Basically in order to start learning motion graphic design, you gonna need three main things. First is the software, second is the hardware and third is your passion for motion graphics. Since you are reading my blog I will concentrate only on software and hardware parts of it assuming that the passion you already have.
At this stage, I concentrate all my learning on 2D animations. The best software provider available today for that matter is Adobe and Adobe After Effects in particular as the animation software. There are more options available such as Apple Motion, however, as Adobe subscriber, you’ll have access to more essential products such as Illustrator and Photoshop. And the best part is that with Adobe’s Creative Cloud service now literally anyone can afford this software for only $50 per month for all the software they have which is more than enough for a 2D motion designer. When I started learning animation in 2011 I purchased Adobe Master Collection CS5 paing $2600 as no CC was yet available back then.
In terms of hardware, as you can imagine, any modern computer will do for the start. If you are on limited budget, your current computer will probably do the job just fine. The only limitation is that it has to be a sterling computer and not some variation of Apple, Android or Windows based tablet. It must run a Win7, 8 or OSx, 64Bit operation system in order to be able to run the current Adobe software.
However, the more power your computer can provide, the smoother and more enjoyable the animation process will be. As I will concentrate in particular on Adobe After Effects the more RAM memory you install the better, the more powerful CPU the faster it will work. Adobe After Effects CS5 and later will use all your processors to render the animation which is called multiprocessor rendering. Which means if your computer has 4 cores and each core has 2 threads, After Effects will actually utilize all 8 threads for multiprocessor render.
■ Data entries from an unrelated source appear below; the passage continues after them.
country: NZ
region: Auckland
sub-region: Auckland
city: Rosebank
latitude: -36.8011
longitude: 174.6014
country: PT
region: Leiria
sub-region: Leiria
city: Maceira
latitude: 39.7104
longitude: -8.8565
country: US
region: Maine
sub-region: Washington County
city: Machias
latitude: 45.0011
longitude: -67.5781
However, the more processors you use to render, the more RAM you gonna need. Your computer should be able to provide at least 0.75GB of RAM per thread/processor however it is better to assign even more RAM per processor. Adobe After Effects will allow you to assign up to 3GB of RAM per processor which makes 8 threads by 3GB equals 24GB of RAM just for the rendering. Additional 3-6GB needed to run the Windows/OSx and After Efects itself. Other computer parameters as GPU, “SSD vs HDD” will not add much to the After Effects performance.
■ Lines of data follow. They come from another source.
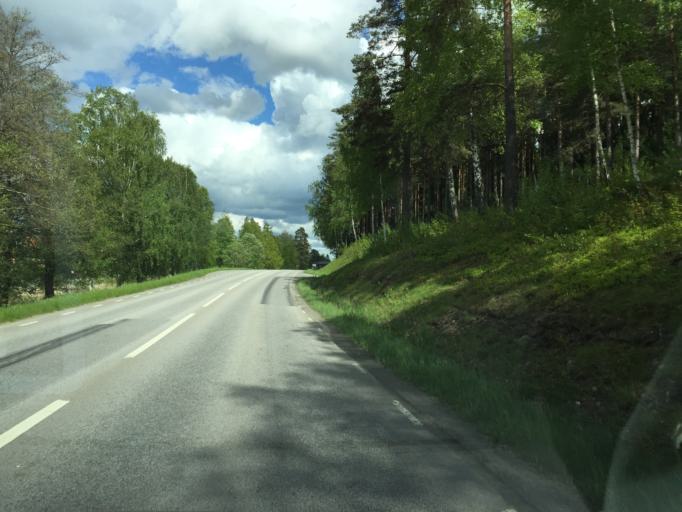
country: SE
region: OEstergoetland
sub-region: Finspangs Kommun
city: Finspang
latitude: 58.7026
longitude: 15.7609
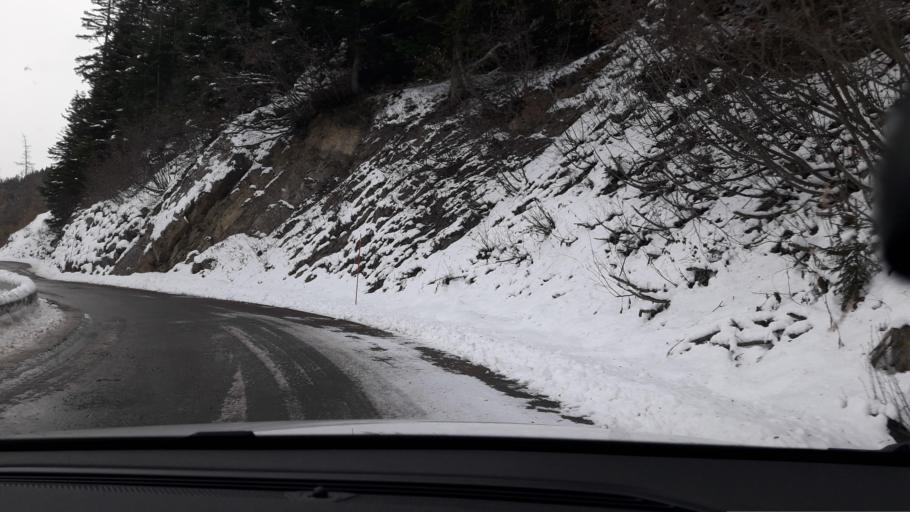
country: FR
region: Rhone-Alpes
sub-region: Departement de la Savoie
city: Saint-Michel-de-Maurienne
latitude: 45.2242
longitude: 6.4121
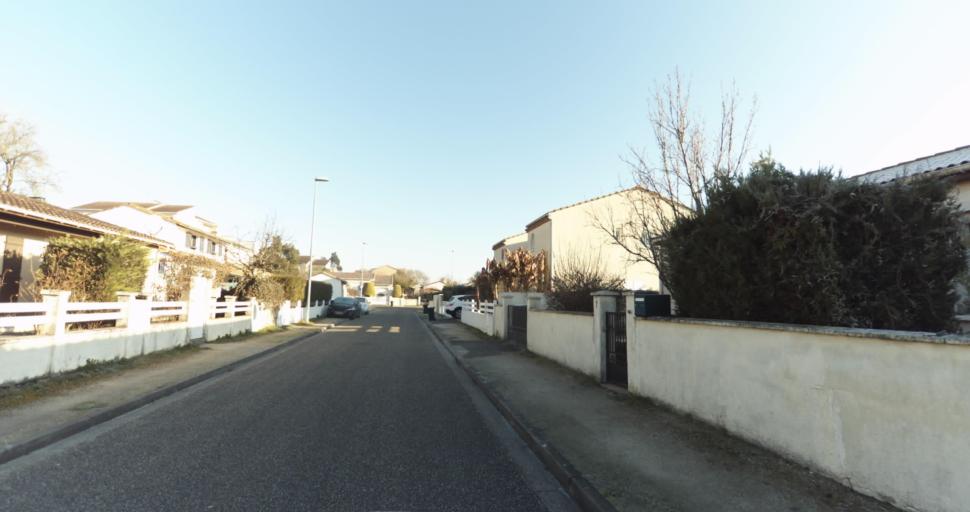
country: FR
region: Aquitaine
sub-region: Departement de la Gironde
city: Carbon-Blanc
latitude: 44.9009
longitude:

I personally recommend to install at least 8GB (16GB better) RAM for 4 thread CPU (i5 and i7 laptops) or 16GB (32GB better) for 8 thread CPU (i7 desktop computers). However, 4GB computer will do the job as well, not as efficient though, as most of the CPU power won’t be used by After Effects when rendering and also the RAM preview duration will be quite limited.
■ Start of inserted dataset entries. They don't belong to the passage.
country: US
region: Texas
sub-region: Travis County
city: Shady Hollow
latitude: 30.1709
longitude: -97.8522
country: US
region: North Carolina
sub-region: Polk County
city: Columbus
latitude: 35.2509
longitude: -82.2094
Optionally if you use a laptop computer I recommend you to use a regular mouse as a pointing device. Adobe softwares usually has lots of small controls which are quite difficult to aim using a tracking pad of the laptop.
For my animation and graphic design work (which I will expend in my next post) I use a Lenovo x220 laptop with 8GB RAM installed. As I travel a lot, that is the best compromise on power versus mobility that I could find in the market. All of my work that you can find on my portfolio page created using this machine. As the laptop monitor is quite small, sometimes I use additional monitors when possible.